**ABOUT THIS EXERCISE**
In the material below, find the line with "Log + Linear Regression" and the line with "in one experiment.", then output both and every line between them exactly, omitting pictures.

◇ ◇ ◇ ◇ ◇ ◇ ◇

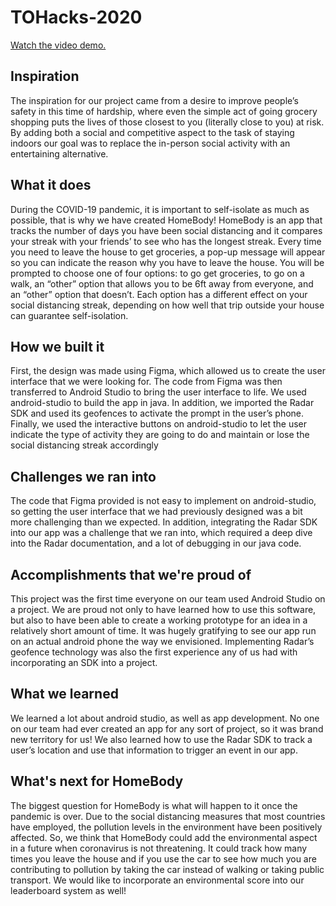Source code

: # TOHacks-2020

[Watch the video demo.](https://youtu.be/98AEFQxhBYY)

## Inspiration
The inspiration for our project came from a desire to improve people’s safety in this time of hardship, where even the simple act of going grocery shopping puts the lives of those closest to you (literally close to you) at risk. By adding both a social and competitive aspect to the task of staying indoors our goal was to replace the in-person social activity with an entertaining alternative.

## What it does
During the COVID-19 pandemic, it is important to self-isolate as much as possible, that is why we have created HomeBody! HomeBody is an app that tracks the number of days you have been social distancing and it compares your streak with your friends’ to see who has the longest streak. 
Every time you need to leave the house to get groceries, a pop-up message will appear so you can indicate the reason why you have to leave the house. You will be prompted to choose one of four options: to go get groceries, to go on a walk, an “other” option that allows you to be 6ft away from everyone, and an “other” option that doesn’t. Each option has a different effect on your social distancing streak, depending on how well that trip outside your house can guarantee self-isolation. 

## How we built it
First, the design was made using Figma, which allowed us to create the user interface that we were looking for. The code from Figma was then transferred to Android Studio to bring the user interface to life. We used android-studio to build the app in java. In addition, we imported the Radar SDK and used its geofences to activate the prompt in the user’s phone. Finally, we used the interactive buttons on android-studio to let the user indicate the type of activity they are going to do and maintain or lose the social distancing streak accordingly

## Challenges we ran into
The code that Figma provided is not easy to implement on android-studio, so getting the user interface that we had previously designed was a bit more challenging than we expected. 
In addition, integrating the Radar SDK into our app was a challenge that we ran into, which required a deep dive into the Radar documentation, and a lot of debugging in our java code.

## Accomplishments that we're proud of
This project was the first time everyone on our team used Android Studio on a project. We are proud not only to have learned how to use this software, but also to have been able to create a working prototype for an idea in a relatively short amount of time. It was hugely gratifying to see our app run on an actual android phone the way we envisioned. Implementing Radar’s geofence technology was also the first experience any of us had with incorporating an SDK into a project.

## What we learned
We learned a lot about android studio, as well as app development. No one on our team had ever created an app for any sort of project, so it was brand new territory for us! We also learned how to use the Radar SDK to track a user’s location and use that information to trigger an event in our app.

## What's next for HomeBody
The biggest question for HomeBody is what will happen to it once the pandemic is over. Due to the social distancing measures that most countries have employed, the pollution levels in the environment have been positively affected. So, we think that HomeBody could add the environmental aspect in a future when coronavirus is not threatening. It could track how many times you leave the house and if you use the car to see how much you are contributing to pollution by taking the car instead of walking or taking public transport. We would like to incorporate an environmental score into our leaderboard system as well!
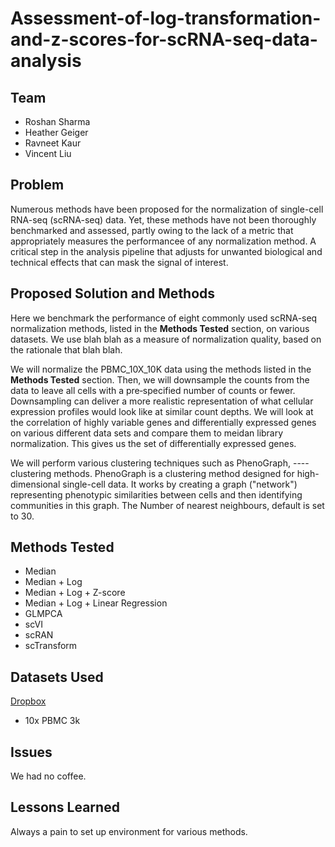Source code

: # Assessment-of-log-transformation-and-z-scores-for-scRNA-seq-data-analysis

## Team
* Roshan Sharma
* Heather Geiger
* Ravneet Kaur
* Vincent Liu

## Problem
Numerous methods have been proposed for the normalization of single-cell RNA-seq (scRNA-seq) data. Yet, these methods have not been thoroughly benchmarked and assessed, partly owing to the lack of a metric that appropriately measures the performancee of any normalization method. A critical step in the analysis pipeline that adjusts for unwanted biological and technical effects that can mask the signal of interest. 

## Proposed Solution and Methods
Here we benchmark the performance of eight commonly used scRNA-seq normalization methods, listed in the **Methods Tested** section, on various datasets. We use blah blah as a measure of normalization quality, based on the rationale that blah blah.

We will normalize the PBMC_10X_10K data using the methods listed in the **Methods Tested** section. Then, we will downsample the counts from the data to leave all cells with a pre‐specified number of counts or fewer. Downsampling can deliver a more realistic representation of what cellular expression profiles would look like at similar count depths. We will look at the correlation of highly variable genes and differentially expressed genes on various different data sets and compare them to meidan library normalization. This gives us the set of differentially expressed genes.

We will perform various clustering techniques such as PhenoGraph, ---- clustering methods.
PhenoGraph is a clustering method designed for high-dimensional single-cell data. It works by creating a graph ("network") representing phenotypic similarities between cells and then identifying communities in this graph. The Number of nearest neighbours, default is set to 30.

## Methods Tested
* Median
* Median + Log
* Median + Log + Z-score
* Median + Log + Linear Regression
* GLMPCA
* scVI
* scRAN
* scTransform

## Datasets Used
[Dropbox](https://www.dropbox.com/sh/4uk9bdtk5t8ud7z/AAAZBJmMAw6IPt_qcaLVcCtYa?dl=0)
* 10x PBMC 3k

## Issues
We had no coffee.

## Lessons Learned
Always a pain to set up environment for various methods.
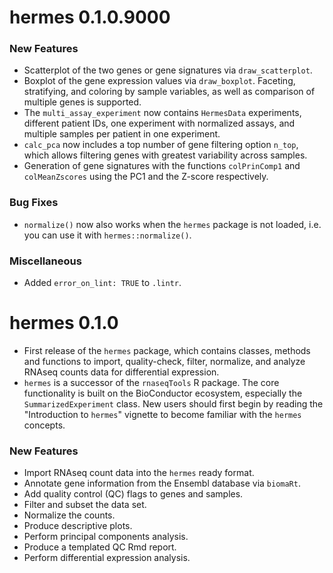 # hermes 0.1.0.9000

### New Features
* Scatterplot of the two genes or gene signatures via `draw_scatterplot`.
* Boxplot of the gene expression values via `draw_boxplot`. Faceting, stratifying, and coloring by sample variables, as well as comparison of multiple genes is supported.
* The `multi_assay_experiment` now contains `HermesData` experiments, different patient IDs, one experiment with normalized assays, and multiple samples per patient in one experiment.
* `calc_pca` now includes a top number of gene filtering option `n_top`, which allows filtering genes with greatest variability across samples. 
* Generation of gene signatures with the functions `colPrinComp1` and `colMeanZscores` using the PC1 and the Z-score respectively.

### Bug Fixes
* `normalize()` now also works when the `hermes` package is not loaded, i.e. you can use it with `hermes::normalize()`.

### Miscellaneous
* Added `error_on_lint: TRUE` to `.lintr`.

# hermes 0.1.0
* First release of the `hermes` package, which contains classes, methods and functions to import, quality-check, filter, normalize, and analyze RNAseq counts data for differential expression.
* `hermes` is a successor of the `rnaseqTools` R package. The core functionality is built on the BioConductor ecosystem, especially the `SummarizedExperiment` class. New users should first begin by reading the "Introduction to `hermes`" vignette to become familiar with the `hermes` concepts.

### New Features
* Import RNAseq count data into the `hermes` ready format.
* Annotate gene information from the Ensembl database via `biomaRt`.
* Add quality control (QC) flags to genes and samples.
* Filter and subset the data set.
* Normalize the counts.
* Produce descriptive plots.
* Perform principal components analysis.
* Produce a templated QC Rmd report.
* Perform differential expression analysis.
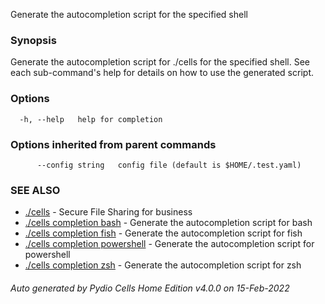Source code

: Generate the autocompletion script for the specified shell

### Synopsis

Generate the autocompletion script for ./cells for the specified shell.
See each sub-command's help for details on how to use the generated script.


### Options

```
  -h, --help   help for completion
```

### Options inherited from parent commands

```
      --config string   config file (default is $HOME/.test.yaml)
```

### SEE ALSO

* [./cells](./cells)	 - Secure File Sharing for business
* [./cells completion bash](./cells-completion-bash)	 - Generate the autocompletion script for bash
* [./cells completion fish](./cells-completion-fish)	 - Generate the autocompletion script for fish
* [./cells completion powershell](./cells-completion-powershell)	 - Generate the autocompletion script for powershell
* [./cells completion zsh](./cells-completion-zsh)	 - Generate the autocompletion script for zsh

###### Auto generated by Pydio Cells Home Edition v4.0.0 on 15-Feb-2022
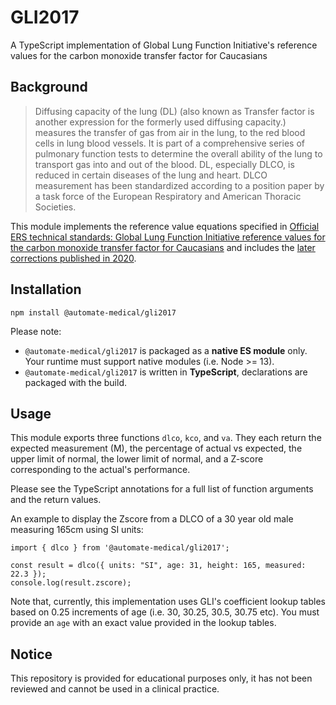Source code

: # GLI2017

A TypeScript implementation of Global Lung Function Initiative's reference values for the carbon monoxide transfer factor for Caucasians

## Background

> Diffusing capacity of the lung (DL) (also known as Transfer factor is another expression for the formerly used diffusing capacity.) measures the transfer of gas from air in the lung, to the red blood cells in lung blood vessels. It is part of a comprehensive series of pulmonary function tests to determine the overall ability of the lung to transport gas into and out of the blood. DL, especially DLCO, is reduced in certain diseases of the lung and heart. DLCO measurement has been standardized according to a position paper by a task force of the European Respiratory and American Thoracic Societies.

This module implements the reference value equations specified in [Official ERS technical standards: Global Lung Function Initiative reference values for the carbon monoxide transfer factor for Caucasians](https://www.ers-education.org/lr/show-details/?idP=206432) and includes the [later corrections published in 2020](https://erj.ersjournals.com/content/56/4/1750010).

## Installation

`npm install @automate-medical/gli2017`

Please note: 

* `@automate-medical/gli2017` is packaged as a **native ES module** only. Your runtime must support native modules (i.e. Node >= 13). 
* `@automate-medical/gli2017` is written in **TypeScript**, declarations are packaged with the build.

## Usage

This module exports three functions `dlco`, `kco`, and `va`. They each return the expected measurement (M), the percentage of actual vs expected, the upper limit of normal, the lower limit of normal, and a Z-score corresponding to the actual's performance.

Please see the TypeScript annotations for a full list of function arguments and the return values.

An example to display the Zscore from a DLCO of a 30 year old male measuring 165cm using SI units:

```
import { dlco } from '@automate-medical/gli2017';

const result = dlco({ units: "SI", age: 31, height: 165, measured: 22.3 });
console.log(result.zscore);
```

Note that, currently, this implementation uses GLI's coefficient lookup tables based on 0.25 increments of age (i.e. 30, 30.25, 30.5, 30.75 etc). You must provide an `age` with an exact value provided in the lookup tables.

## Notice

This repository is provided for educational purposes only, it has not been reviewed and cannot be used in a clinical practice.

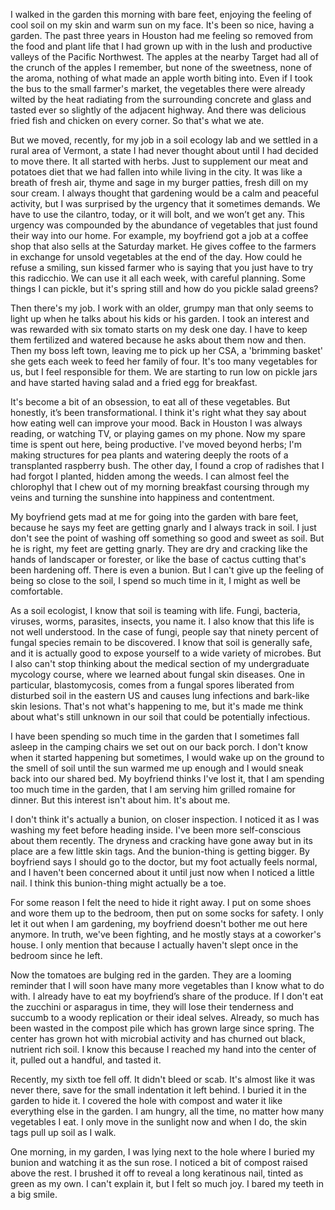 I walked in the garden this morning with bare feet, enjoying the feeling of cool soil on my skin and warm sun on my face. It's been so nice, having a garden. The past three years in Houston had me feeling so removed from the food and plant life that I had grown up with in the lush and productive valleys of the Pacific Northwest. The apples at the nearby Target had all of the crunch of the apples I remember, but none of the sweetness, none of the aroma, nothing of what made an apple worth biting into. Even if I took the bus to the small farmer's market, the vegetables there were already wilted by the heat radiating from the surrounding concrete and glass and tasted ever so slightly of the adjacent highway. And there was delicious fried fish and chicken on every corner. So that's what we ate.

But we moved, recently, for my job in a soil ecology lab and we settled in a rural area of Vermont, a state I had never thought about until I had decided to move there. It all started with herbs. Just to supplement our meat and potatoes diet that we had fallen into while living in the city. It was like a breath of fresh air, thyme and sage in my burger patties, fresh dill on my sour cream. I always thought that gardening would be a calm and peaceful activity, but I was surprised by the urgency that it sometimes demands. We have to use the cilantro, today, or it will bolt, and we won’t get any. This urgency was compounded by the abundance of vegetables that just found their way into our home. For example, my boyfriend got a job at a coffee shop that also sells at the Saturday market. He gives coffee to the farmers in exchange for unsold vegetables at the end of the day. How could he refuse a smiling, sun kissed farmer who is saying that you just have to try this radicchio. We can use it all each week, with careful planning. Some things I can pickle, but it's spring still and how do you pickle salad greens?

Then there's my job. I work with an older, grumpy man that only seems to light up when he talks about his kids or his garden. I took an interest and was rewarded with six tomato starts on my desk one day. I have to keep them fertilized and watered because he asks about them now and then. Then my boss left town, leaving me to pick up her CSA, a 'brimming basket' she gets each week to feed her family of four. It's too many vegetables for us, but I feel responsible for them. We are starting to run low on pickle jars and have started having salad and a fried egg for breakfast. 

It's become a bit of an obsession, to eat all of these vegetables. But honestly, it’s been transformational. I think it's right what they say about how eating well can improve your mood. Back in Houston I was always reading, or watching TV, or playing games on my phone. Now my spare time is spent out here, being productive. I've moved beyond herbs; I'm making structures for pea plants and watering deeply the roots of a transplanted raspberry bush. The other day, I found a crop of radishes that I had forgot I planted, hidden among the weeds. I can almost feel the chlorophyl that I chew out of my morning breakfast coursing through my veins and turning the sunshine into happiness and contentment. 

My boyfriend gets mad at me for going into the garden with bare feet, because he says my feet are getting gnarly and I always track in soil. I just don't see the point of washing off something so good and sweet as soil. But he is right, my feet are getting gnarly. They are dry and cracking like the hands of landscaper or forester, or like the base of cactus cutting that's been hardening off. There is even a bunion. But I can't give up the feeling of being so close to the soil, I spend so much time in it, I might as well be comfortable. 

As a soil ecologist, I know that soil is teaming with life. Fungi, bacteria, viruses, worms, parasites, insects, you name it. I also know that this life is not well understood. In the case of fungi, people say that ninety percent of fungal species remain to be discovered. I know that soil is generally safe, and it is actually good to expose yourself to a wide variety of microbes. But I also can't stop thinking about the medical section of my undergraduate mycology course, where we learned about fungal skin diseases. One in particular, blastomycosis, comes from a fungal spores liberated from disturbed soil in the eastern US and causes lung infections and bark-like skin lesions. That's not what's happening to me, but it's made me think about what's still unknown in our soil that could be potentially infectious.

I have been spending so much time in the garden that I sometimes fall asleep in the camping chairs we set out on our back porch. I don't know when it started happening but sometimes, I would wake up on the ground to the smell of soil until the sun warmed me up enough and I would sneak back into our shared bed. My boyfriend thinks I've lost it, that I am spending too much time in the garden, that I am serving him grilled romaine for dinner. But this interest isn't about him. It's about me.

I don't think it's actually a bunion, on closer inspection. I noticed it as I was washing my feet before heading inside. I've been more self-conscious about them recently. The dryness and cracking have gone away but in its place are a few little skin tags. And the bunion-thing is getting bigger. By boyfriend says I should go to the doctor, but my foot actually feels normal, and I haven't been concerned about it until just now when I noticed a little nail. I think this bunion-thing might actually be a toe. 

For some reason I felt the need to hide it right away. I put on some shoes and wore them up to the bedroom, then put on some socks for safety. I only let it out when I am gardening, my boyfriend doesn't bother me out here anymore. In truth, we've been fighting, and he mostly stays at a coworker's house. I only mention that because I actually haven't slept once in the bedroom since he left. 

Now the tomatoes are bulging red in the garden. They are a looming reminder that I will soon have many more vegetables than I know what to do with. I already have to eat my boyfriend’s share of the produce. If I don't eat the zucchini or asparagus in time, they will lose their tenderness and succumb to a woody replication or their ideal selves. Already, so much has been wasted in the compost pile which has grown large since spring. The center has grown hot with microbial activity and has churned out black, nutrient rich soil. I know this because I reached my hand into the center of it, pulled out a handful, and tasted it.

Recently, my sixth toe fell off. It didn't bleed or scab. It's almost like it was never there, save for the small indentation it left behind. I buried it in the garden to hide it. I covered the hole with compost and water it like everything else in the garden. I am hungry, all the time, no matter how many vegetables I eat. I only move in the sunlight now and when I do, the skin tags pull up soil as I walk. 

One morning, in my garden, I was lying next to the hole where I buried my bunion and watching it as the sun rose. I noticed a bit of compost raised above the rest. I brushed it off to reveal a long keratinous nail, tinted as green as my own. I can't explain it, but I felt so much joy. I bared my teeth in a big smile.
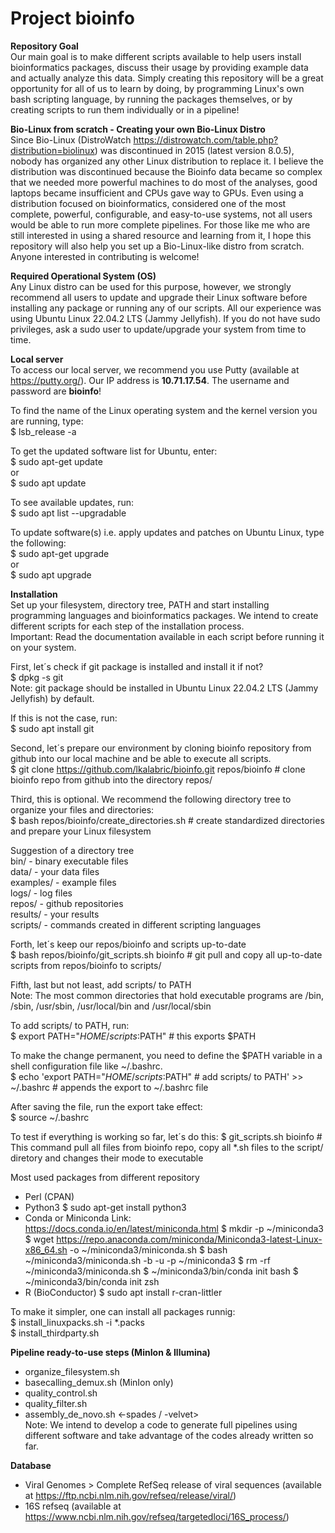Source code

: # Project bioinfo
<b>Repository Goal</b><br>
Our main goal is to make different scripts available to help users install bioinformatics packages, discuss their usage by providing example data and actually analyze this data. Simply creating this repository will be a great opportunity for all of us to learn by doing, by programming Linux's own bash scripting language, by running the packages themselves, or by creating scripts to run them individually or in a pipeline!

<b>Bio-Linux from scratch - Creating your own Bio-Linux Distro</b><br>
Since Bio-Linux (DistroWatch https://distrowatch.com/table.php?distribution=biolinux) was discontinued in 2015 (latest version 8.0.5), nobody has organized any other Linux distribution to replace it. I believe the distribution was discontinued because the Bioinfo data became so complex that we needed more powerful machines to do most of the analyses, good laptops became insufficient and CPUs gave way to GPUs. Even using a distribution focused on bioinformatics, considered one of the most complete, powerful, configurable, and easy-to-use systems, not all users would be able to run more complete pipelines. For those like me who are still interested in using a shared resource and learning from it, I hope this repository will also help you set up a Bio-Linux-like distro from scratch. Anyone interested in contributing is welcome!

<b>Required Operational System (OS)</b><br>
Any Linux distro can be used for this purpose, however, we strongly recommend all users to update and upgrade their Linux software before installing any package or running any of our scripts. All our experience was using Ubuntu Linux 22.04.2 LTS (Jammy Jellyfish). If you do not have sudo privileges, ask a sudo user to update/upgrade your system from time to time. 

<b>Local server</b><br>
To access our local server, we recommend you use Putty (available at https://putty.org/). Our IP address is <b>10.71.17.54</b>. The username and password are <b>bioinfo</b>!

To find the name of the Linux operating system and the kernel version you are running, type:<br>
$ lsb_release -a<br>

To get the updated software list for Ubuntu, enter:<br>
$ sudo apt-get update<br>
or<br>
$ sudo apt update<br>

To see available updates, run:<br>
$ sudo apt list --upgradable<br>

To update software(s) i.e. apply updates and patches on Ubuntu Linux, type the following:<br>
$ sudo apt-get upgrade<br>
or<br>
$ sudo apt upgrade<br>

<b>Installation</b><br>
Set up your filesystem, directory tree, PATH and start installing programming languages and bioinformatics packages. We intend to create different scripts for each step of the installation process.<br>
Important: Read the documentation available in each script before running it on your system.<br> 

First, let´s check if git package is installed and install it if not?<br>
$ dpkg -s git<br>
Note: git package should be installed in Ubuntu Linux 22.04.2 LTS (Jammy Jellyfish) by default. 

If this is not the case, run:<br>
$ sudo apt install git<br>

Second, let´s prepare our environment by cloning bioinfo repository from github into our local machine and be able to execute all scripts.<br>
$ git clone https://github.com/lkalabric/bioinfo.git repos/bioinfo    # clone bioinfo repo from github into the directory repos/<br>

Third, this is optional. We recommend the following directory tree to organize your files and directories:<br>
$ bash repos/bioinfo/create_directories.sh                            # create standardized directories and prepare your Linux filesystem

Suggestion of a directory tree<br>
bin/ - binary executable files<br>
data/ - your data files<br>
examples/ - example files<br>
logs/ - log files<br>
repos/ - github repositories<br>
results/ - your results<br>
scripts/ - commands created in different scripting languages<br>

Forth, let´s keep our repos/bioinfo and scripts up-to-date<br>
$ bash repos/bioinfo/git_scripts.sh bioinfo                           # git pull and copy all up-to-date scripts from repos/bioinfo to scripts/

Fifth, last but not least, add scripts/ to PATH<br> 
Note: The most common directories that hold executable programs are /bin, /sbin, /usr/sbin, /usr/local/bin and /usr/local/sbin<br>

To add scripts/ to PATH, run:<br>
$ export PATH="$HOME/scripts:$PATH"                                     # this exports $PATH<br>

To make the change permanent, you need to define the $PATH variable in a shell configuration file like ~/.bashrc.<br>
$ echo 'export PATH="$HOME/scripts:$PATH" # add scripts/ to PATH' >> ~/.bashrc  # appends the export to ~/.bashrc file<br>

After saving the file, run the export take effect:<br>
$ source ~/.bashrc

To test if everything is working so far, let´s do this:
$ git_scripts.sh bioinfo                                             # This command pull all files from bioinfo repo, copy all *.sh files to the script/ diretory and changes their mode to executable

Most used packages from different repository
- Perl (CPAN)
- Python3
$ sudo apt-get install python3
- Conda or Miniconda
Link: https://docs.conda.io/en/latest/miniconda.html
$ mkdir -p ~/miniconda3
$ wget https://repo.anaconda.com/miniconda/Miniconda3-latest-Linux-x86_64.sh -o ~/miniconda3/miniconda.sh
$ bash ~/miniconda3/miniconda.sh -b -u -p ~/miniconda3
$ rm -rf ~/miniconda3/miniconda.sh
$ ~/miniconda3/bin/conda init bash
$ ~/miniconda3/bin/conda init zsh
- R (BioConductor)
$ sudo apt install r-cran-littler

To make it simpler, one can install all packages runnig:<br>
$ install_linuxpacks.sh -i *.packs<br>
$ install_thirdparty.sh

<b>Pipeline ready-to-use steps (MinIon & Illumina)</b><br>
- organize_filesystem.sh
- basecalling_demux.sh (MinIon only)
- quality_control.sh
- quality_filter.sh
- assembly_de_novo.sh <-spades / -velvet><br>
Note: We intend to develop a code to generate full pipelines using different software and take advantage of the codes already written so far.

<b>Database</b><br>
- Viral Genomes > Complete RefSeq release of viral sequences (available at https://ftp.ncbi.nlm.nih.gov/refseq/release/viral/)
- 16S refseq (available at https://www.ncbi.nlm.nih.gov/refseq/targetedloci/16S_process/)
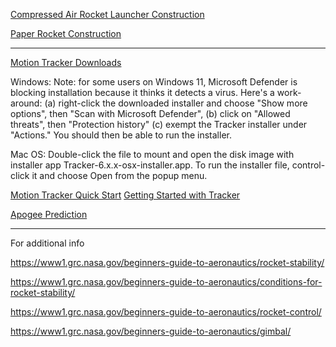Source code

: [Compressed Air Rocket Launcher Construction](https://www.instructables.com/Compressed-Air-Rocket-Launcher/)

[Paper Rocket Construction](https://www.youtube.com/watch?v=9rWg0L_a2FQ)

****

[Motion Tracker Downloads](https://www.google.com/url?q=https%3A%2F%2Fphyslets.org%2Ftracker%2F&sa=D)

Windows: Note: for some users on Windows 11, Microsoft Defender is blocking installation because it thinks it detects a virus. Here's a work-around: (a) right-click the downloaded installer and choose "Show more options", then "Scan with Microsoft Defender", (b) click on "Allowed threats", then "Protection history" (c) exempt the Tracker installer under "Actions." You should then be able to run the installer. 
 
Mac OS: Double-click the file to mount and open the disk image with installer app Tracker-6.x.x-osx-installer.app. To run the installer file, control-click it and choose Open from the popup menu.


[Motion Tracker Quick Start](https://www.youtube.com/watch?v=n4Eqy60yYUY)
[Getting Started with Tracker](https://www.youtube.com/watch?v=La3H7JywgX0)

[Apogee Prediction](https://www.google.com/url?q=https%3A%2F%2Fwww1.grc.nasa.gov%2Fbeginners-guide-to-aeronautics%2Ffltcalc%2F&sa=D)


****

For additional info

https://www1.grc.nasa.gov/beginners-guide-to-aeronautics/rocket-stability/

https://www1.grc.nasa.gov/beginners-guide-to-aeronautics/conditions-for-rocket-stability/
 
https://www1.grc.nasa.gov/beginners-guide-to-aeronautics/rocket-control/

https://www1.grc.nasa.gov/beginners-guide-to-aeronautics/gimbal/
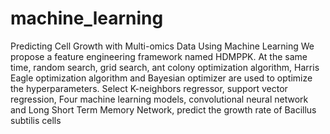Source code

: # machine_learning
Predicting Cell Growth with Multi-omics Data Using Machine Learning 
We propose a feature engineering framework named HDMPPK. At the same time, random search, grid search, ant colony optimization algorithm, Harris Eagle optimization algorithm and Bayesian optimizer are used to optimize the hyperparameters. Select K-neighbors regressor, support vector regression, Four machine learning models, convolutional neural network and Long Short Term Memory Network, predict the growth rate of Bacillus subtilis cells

◇ ◇ ◇ ◇ ◇ ◇ ◇

**ANSWER TO THIS TASK**
* Median + Log + Linear Regression
* GLMPCA
* scVI
* scRAN
* scTransform

## Datasets Used
[Dropbox](https://www.dropbox.com/sh/4uk9bdtk5t8ud7z/AAAZBJmMAw6IPt_qcaLVcCtYa?dl=0)
* 10x PBMC 3k

## Issues
We had no coffee.

## Lessons Learned
Always a pain to set up environment for various methods.
 # hermes 0.1.0.9000

### New Features
* Scatterplot of the two genes or gene signatures via `draw_scatterplot`.
* Boxplot of the gene expression values via `draw_boxplot`. Faceting, stratifying, and coloring by sample variables, as well as comparison of multiple genes is supported.
* The `multi_assay_experiment` now contains `HermesData` experiments, different patient IDs, one experiment with normalized assays, and multiple samples per patient in one experiment.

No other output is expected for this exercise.